Dieser Spaziergänger jedoch ist nicht nur ein empfindsamer, sondern auch ein mutiger und neugieriger Mensch, und so sorgt er mit einem gezielten Tritt gegen das bereits brüchige Glas des Kellerfensters für Einlass. Nach einem letzten Blick in die Runde lässt er sich vorsichtig, die Füße voran, in die Dunkelheit des fremden Kellers hinab.

Etwas huscht auf kleinen Pfoten durch die Dunkelheit; wahrscheinlich hat er die eine oder andere Ratte bei ihrer Mittagsruhe gestört.

Noch fehlt dem Spaziergänger der Mut, sich von der sicheren Wand im Rücken fortzubewegen, auch scheint ihm der schwache Lichtschein, der den Platz, auf dem er steht, erhellt, wie eine Insel in einem Meer bedrohlicher Dunkelheit. Was mag sich hinter dem Licht verbergen? Was wird er in diesem Keller finden, und was ihn erwarten, wenn er die Treppe zum Erdgeschoss hinaufsteigt?

Für einen kleinen Moment bleibt er an die Wand gelehnt stehen, betrachtet seine Hände, atmet noch einmal tief durch und marschiert festen Schrittes in die Richtung, in der er die Kellertreppe vermutet. Mit jedem Meter, den er sich vom Fenster entfernt, wird es dunkler, bald muss er seinen Schritt wieder verlangsamen und sich vorsichtig an der Wand entlangtasten.
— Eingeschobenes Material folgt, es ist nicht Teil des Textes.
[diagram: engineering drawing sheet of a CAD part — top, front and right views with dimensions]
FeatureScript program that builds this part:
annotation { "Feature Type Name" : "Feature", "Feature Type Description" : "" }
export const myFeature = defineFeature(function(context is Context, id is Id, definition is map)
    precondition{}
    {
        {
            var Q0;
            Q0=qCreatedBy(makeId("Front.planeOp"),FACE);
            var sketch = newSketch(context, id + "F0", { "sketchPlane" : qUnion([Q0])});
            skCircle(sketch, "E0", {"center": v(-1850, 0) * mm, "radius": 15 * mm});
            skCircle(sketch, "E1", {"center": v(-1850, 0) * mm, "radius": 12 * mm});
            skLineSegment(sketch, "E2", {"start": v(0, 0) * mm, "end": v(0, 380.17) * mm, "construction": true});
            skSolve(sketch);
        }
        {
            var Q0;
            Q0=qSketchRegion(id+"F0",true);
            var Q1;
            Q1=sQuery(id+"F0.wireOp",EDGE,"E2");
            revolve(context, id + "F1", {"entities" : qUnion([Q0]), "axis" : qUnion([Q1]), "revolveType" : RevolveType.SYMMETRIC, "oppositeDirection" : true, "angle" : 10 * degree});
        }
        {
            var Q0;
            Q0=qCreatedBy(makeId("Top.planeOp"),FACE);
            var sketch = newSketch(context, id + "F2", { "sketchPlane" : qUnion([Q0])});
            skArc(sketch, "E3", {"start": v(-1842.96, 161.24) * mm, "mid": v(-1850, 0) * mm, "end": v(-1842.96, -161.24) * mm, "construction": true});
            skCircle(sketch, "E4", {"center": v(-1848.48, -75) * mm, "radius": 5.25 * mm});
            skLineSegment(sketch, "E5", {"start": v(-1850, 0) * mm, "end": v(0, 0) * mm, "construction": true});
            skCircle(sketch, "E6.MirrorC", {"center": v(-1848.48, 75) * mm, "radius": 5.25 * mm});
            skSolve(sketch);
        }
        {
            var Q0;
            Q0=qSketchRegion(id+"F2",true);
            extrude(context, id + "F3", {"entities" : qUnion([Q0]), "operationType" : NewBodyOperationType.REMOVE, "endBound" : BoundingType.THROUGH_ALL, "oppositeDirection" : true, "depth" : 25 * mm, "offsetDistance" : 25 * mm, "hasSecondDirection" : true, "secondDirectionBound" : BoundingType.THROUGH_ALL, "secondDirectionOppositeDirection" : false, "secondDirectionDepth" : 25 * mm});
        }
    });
Seine Hand fährt über Spinnweben, er fühlt den einen oder anderen Käfer über seine Finger laufen. Mehr als einmal fragt er sich, ob es nicht besser sei, wieder umzukehren, doch etwas in ihm geht immer weiter.

Endlich ertastet sein rechter Fuß die Treppe. Er nimmt seinen letzten Atemzug und steigt langsam, Stufe, für Stufe, nach oben.